Like Nigel Tufnel’s amp, this one goes to 11. I agonized over this, trying to whittle down a list of about 25 great movies of 1999 to a mere 10, and I just couldn’t go that far.
It pained me to eliminate some wonderful — and wonderfully adult — dramas from the list. The Cider House Rules, Cradle Will Rock, The End of the Affair, An Ideal Husband, The Insider, and Ride with the Devil are unapologetically films for grownups, and all require that you not check your brain at the door. These are films that I will buy when they come to DVD and watch again and again.
As much as I loved all those films, though, they are of the old school in a year when a new order crashed onto the scene, demanding to be seen and heard. Many of my top 11 films were written and directed by under-40 Generation Xers — and some were the work of under-30s — and most reflect positive influences of television, music videos, computer games, the point-and-click interconnectedness of the Internet, and an embracing of the dangerous and exciting spirit of the 90s that older folks decry.
So, in alphabetical order and with commentary, here are my top 11 films of 1999:
The self-centeredness of Boomers is getting really old, though Kevin Spacey makes Lester Burnham’s midlife crisis worth watching. But it’s the teenage Ricky Fitts — drug dealer and video voyeur — who grounds the film in reality with his simultaneously harsh and poetic practicality.
Being John Malkovich:
Simply put, the most strikingly original film I’ve ever seen. How this ever got made in the Hollywood studio system is beyond me, but I’m glad it did. From the deeply existential questions it poses to its inexplicable, why-not bizarreness, this is a movie that will stick with you forever.
Whether Kevin Smith is attempting to reform fusty Catholicism or merely to figure out what his own beliefs are, he has given us a profoundly religious movie, full of the kind of joy and love that makes even an atheist like me understand what some people see in the idea of God in the first place.
Bitter, misanthropic, and wickedly funny, this high-school satire is our first taste of what Gen Xers burnt out from the roaring 90s are in for in the Uh-Ohs and beyond — and the kind of art that aging Xers are going to produce.
Another satire, this one so caught up in its manliness that some may miss the fact that manliness itself is the object of its mockery. Not for the faint of heart, this is a violent, angry film that ultimately rails against violence and anger.
The Legend of 1900:
A beautiful fable about music and friendship — and a tour de force for actor Tim Roth — that manages to encompass all that is frightening and wonderful about the modern world within one sheltered, shy character. This is a movie to fall in love with.

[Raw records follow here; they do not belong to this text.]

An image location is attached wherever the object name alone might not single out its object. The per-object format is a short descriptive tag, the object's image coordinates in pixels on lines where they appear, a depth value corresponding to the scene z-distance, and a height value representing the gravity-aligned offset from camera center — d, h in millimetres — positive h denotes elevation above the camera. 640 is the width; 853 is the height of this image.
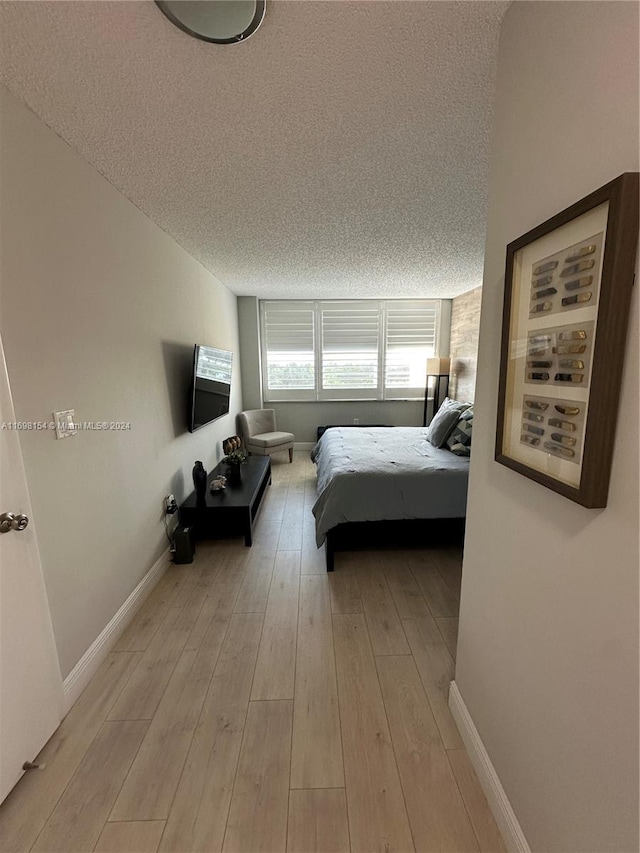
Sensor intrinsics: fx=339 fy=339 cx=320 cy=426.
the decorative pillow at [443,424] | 3299 -490
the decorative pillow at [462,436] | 3010 -566
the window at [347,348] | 5488 +457
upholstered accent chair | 4738 -834
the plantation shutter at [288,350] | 5469 +434
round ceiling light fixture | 926 +1011
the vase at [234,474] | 3292 -929
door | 1169 -925
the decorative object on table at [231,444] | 3594 -707
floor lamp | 5227 +109
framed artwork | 636 +72
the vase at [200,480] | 2668 -798
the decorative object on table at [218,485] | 3002 -936
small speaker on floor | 2525 -1230
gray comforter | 2479 -855
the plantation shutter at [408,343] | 5531 +516
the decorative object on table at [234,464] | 3305 -843
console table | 2705 -1064
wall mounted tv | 2839 -63
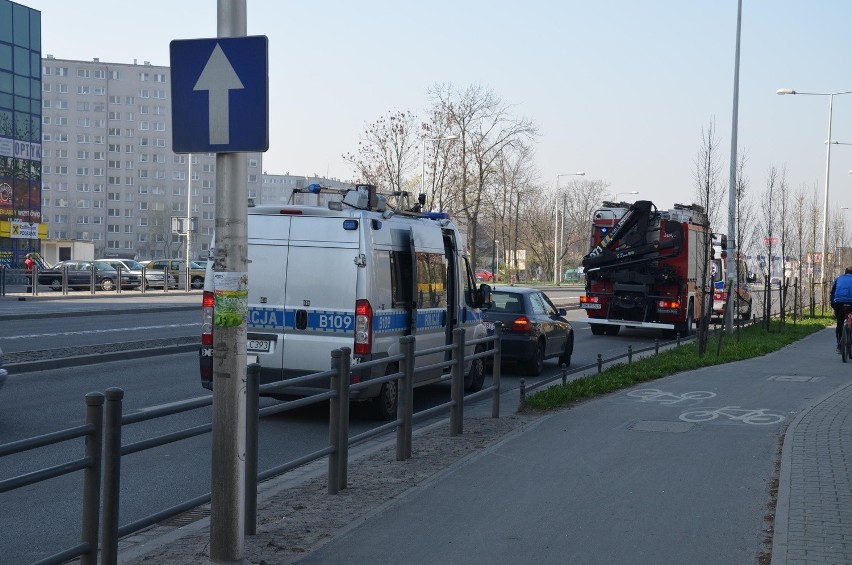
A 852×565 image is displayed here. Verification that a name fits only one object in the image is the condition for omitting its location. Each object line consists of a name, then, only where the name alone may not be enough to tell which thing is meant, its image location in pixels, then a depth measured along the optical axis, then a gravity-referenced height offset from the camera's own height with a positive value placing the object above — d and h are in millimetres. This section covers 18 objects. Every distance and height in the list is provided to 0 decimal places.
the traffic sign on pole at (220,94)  5250 +852
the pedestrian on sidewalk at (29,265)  41438 -503
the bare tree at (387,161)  38969 +3861
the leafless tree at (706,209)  19580 +1333
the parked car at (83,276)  44594 -972
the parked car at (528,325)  16922 -1036
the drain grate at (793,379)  15967 -1719
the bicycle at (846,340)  19438 -1311
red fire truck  25844 -8
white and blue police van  10820 -303
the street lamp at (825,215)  41844 +2343
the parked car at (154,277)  48875 -1006
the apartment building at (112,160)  123812 +12042
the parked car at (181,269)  51281 -638
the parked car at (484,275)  79000 -965
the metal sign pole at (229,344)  5309 -449
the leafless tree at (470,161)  40062 +4126
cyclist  20188 -464
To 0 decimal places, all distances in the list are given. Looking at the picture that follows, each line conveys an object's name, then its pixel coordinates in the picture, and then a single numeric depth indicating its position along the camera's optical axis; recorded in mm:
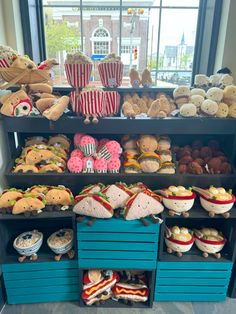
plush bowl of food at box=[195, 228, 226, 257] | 1443
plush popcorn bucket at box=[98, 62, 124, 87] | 1461
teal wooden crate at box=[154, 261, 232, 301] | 1429
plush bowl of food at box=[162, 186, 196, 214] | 1323
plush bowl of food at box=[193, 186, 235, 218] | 1323
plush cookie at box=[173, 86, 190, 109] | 1464
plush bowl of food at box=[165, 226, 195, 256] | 1429
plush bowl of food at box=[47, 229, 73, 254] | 1407
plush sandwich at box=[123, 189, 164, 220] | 1266
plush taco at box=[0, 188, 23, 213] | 1307
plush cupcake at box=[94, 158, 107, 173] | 1399
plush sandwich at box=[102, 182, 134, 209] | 1311
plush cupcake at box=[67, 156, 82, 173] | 1380
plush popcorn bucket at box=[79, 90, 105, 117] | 1311
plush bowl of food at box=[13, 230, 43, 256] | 1380
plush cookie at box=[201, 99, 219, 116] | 1343
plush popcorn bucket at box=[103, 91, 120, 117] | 1389
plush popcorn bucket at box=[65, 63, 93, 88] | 1362
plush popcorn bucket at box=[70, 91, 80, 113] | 1371
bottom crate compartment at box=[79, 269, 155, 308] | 1444
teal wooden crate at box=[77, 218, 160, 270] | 1305
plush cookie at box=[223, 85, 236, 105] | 1375
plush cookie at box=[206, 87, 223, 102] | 1381
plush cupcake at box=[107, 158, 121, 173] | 1406
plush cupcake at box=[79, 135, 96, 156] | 1408
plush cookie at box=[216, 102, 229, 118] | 1359
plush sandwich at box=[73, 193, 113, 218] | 1247
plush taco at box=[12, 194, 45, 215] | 1281
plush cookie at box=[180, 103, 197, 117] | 1346
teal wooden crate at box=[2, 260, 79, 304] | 1406
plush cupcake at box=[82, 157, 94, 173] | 1400
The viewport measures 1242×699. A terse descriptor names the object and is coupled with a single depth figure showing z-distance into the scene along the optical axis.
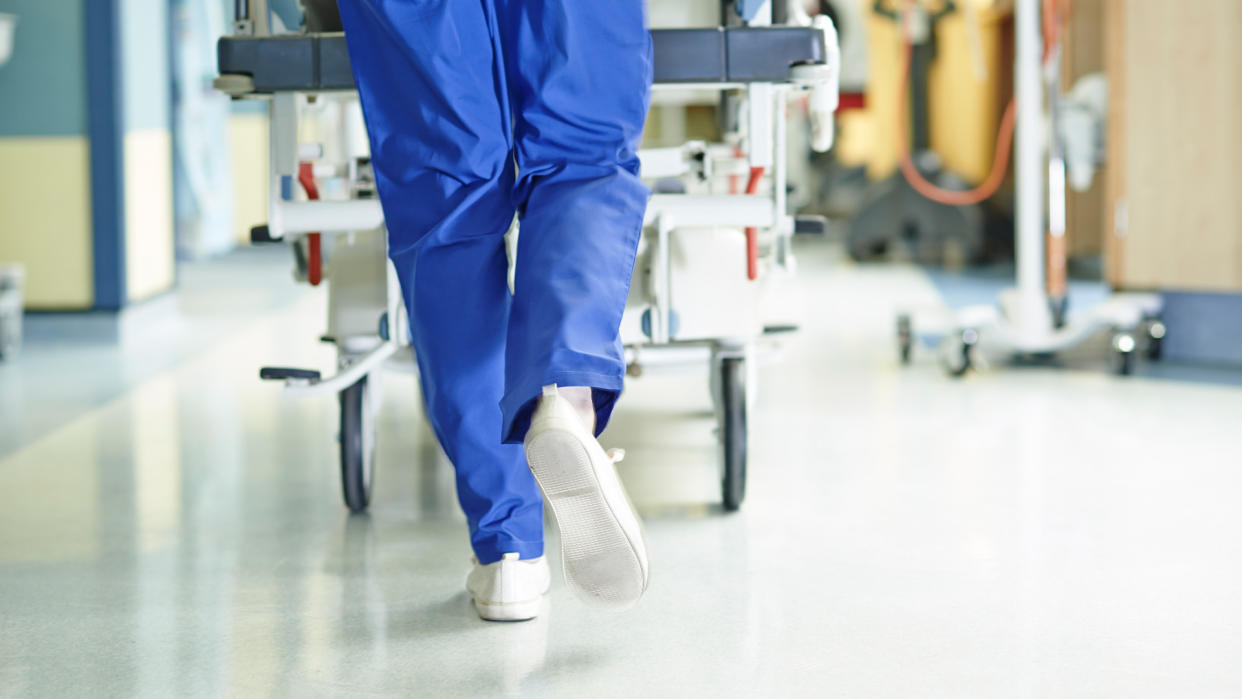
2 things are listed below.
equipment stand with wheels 4.77
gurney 3.25
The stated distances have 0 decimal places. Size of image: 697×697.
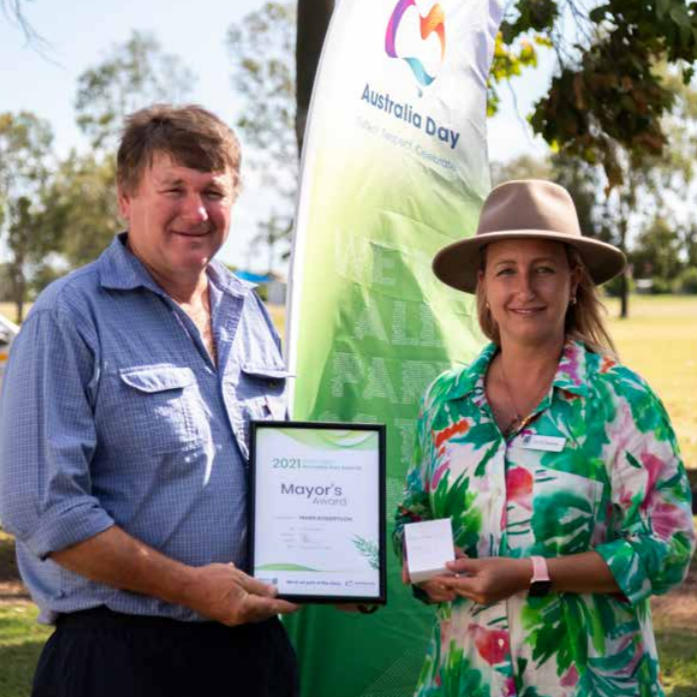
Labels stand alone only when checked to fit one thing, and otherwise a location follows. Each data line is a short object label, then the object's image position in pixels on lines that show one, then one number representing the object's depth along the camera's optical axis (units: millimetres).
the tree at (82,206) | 62719
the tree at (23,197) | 64438
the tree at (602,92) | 8898
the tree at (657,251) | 73125
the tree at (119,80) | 58531
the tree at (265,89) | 51781
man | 2803
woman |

This daring film about desperate, lonely people living boring, lonely lives should be deadly dull, but instead it’s totally enthralling. The tenuous interconnections between characters turn the film into a journey that’s akin to Web or channel surfing.
The Red Violin (not reviewed)
Another movie to fall in love with. Painterly and symphonic, this haunting film spans centuries but feels intimate, and is one of the few films to replicate and even celebrate the linkages of history that make the study of the past so profound.
The Talented Mr. Ripley:
A Hitchcock film for the 21st century. The more you think about it, the more you realize how much goes unanswered, and indeed even unasked, in this quietly disturbing thriller.
One of a very few films that manages the convey the new global attitude, this film — as funny as it is horrifying — recognizes the paradox that is America: the country the rest of the world hates and yet also wants to emulate. This one sets the stage for a new brand of war movie.
Toy Story 2:
This adult view of childhood gets it just right, remembering how much things that now seem silly meant to us as kids. A wonderful film that’s a sheer pleasure to watch, this is the best of what film can do: transport us to a place that is entirely invented, one that could not exist in the real world.
Some honorable mentions:
Go, Speed Racer, Go
Dizzying speed and seemingly nonstop motion aren’t just for summer popcorn flicks anymore. The highly kinetic The Matrix and Run Lola Run are surely harbingers of what the next decade of film will bring.
Most Creative Use of Profanity
With its hypnotically hummable, unbelievably vulgar tunes, South Park: Bigger, Longer and Uncut must stand as one of the most proudly insolent and irreverent movies ever made, or likely to be made.
The “Less Is More” Award
The Sixth Sense and The Blair Witch Project — both splatter and gore free — reminded us, along with The Talented Mr. Ripley, that horror is all in the mind, and that thrillers are more chilling when their creators remember that.
Yeah, They’re Corny But I Bawled My Eyes Out Anyway
The Green Mile and October Sky. *sniff* It takes a lot to make a heartless bitch like me cry, but when John Coffey sees a happier world in the film of Fred Astaire and Ginger Rogers dancing cheek to cheek, and when we cut from Homer Hickam’s little homemade rocket shooting skyward to a space shuttle roaring toward space, I lose it.